In March 2018 the team began the season in the City of Desio Trophy, playing a bilateral meet with Italy in which they won silver. A foot injury to Clara in mid March meant that the team was unable to participate in the Thiais Grand Prix and Esquerdo was unable to compete in the Sofia World Cup. In April, they returned to competition at the World Cup in Pesaro, where the team placed 6th overall, 8th in hoops and 7th in mixed finals, while in May, at the World Cup in Guadalajara, they ranked 10th place overall and 6th in the final of 3 balls and 2 ropes. At the beginning of June, they participated in the European Championship in Guadalajara, the first European Championship held in Spain since 2002. They took 5th place in the All-Around and 6th in both the hoops and mixed finals. At the end of August, he competed in the World Cup in Minsk, where she finished 6th overall, 7th in hoops and 6th in mixed. A week later, at the World Cup event in Kazan, they placed 10th in the All-Around and 7th with 5 hoops. In mid September the group participated in the World Championships in Sofia. In the 5 hoops exercise they obtained a score of 14.450 after several apparatus drops, while in the mixed routines they achieved a score of 19.150, which placed them in 20th place overall. In the 3 balls and 2 ropes final they took 8th place with 19,800. The team was formed in this championship by Esquerdo, Mónica Alonso, Victoria Cuadrillero, Ana Gayán, Alba Polo and Sara Salarrullana.

At the beginning of March 2019, the team began the season at the Diputación de Málaga International Tournament in Marbella, achieving bronze. After an exhibition in Corbeil-Essonnes, they participated in the Grand Prix de Thiais, obtaining 10th place overall and 6th in 3 hoops and 4 clubs. In April they achieved 10th and 12th place overall at the World Cup events in Pesaro and Baku respectively.

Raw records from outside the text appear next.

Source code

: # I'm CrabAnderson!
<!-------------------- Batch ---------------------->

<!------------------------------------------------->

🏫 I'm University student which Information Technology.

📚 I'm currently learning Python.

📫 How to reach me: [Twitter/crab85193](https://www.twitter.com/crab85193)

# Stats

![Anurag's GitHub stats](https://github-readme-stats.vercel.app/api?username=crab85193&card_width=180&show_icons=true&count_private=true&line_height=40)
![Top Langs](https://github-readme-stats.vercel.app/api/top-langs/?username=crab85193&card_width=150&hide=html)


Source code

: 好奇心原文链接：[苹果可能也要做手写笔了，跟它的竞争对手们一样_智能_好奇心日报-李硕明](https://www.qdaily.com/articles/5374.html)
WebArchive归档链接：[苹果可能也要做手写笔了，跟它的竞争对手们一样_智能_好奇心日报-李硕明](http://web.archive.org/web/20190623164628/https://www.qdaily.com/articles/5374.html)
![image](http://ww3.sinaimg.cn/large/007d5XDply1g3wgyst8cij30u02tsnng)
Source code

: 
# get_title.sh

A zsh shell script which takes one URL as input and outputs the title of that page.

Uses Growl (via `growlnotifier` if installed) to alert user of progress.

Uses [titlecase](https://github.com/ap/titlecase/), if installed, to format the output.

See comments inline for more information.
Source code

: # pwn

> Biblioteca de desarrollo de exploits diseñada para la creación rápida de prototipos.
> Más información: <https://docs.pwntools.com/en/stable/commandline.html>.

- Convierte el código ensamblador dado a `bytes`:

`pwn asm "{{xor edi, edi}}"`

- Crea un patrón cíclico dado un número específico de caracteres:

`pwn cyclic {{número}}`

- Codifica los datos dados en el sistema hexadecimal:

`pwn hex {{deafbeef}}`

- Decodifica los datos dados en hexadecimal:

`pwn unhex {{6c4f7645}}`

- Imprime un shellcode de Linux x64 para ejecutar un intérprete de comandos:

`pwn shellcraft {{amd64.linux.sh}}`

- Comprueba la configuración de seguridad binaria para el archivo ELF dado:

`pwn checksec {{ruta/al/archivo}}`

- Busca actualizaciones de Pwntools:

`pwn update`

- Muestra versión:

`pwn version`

In May, at the World Cup in Guadalajara, they were 4th in the All-Around, 7th with 5 balls and 4th in the mixed routine. After several preparatory competitions, in September they disputed the World Championships in Baku, being able to obtain only 17th place in the All-Around and not achieving the Olympic place. The team was formed in this championship by Esquerdo, Victoria Cuadrillero, Ana Gayán, Alba Polo, Emma Reyes and Sara Salarrullana.

On June 1, 2020, the Royal Spanish Federation of Gymnastics announced through its website the decision by the gymnast to retire. Esquerdo said goodbye to the team and the fans through her social networks on June 9.